Morales Has Clear Advantage in Bolivia

(Angus Reid Global Monitor) – Evo Morales could earn a new term in office in Bolivia, according to a poll by Equipos MORI published in Poder y Placer. 43 per cent of respondents would support Morales in December’s presidential election.

(Angus Reid Global Monitor) – Evo Morales could earn a new term in office in Bolivia, according to a poll by Equipos MORI published in Poder y Placer. 43 per cent of respondents would support Morales in December’s presidential election.

Former vice-president and indigenous activist Víctor Hugo Cárdenas is a distant second with 11 per cent, followed by former Cochabamba mayor Manfred Reyes Villa of the New Republican Force (NFR) with 10 per cent, Samuel Doria Medina of the National Unity Front (FUN) with nine per cent, and Potosí mayor René Joaquino of Wide Front (FA) with four per cent.

Morales—an indigenous leader and former coca-leaf farmer—won the December 2005 presidential election as the candidate for the Movement to Socialism (MAS), with 53.7 per cent of the vote. He officially took over as Bolivia’s head of state in January 2006.

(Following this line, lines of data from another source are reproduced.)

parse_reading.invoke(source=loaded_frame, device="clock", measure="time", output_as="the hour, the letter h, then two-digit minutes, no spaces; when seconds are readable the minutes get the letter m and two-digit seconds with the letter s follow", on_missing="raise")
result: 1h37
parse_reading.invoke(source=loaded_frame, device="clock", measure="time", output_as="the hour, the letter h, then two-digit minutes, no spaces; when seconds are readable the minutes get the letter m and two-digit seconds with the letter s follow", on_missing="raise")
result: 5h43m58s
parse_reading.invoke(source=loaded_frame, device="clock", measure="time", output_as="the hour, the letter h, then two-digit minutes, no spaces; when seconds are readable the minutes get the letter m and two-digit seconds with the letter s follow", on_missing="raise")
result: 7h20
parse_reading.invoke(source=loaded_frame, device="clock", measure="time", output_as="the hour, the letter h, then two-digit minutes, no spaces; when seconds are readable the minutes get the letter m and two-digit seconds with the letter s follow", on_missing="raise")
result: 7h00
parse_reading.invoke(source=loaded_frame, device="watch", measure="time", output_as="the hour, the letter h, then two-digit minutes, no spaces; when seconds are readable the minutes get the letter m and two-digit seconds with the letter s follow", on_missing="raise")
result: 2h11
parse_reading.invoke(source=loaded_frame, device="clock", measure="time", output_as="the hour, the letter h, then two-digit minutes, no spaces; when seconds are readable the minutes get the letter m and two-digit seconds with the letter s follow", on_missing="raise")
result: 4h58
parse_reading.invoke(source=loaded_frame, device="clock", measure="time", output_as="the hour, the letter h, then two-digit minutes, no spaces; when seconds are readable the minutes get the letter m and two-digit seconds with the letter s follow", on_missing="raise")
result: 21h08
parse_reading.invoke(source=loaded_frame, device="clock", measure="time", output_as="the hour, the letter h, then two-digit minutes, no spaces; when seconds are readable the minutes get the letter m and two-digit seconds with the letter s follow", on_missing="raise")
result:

Morales’s tenure has been focused on "re-founding" Bolivia through a new constitution. In November 2007, a draft constitution was approved with the support of all pro-government National Constituent Assembly members. Opposition parties boycotted the vote.

Last year, the departments of Santa Cruz, Beni, Pando and Tarija—all led by politicians opposed to Morales—held votes in an effort to increase their autonomy within Bolivia, directly defying articles in the new constitution. In response to the non-binding referendums, Morales enacted a law that scheduled a recall vote on himself, Bolivian vice-president Álvaro García Linera, and the country’s nine governors or "departmental prefects" in August. The president and vice-president were ratified with more than 60 per cent of the vote.

In January, Bolivia’s new constitution was ratified with 61 per cent of the vote in a nationwide referendum. The revamped version included a bill of rights and an entire chapter dedicated to Bolivia’s 36 indigenous nations. It also put the economy in the hands of the state, limited landholdings, redistributed revenues from gas fields in the eastern lowlands to the country’s poorer areas, and included a compromise that will allow the current president to seek only one additional five-year term. Under the terms of the new body of law, a general election was scheduled for Dec. 6.

On Aug. 19, Reyes Villa announced an alliance with Progress for Bolivian (PPB) leader José Luis Paredes. On that same day, Cárdenas said a unified opposition candidate remains a possibility, adding, "We agreed with Manfred that it is not wise to provide information until the negotiations are finished."

Polling Data

Who would you vote for in the presidential election?

Evo Morales

43%

Víctor Hugo Cárdenas

11%

Manfred Reyes Villa

10%

Samuel Doria Medina

9%

René Joaquino

4%

Source: Equipos MORI / Poder y Placer
Methodology: Interviews with 2,100 Bolivian adults in Cochabamba, El Alto, La Paz, Santa Cruz, and Tarija, conducted in July 2009. Margin of error is 3.1 per cent.